The CNA Nurse to Know Centennial Achievement Award was given out by Prime Minister Stephen Harper and Health Minister Tony Clement at The Hospital for Sick Children in Toronto on February 1.

“There are 270,000 registered nurses in Canada today. These vital individuals are fulfilling roles, not only on the front line of health care, but also in research, advocacy, innovation, health policy development and education,” Prime Minister Harper said..

“CNA’s nurses are setting national standards for our public health care system, increasing patient safety, enabling technology, and ultimately improving access for all Canadians to get the care they need at the right time, in the right place. Our nurses are collaborators and leaders who have made a tremendous difference in the lives of all Canadians.”

Over the years, Thervarge has worked in acute psychiatry, as a community health nurse, and spent five years as a mental health nurse at the Squamish Nation Healing and Wellness Centre in North Vancouver.

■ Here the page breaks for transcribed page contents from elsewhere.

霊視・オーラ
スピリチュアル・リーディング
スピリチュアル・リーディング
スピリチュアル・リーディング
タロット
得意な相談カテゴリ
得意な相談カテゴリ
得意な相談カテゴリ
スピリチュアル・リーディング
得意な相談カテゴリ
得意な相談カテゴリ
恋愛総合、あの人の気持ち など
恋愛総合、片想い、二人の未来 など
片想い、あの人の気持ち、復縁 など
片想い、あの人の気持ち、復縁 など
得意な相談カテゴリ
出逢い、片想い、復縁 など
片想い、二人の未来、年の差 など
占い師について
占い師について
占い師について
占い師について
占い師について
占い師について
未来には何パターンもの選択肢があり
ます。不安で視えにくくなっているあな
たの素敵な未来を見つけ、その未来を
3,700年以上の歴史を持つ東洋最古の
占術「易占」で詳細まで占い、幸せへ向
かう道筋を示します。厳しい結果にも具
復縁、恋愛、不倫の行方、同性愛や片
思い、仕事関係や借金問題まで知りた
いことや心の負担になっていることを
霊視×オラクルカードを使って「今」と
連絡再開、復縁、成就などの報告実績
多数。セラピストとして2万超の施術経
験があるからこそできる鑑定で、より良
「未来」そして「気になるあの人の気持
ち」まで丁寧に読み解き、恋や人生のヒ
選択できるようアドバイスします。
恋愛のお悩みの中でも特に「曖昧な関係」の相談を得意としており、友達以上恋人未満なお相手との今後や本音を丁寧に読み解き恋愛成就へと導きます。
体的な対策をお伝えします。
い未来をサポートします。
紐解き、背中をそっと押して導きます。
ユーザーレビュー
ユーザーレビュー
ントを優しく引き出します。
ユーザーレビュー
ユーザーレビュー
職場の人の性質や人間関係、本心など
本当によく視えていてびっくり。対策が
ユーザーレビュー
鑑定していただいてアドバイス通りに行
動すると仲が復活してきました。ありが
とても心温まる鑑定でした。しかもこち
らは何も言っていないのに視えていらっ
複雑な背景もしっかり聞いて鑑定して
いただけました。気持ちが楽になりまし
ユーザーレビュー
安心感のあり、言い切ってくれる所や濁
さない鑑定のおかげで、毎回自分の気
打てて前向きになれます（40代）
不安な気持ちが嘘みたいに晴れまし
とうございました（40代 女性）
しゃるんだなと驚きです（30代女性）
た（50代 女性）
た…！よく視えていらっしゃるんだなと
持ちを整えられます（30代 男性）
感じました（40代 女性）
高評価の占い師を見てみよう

The centre is funded by the Aboriginal Healing Foundation to address residential school healing issues, with programs like smudging and praying ceremonies, and sweat lodges.

Thervarge’s patients at the centre faced issues of drug and alcohol abuse, family violence, fetal alcohol spectrum disorder, and social problems. Thervarge’s own parents attended residential schools, which helped him to understand the trauma many patients experienced.

During his time working at the centre, Thervarge learned traditional aboriginal healing arts, and has written about these methods in best practices papers for the Aboriginal Healing Foundation.

“It’s really important when helping people that we heal ourselves,” Thervarge said in a press release. “As leaders, we can only raise people up as far as we’ve gone.”

Thervarge is currently working as program manager for Healing Our Spirits, B.C.’s Aboriginal HIV/AIDS Society, Injury Prevention Program, funded by Health Canada’s First Nations and Inuit Health Branch. He works with First Nations health practitioners to mobilize communities to think critically about injuries and how to integrate prevention into existing programs.

He plans to return to clinical nursing practice this year to refresh and expand his psychiatric nursing skills.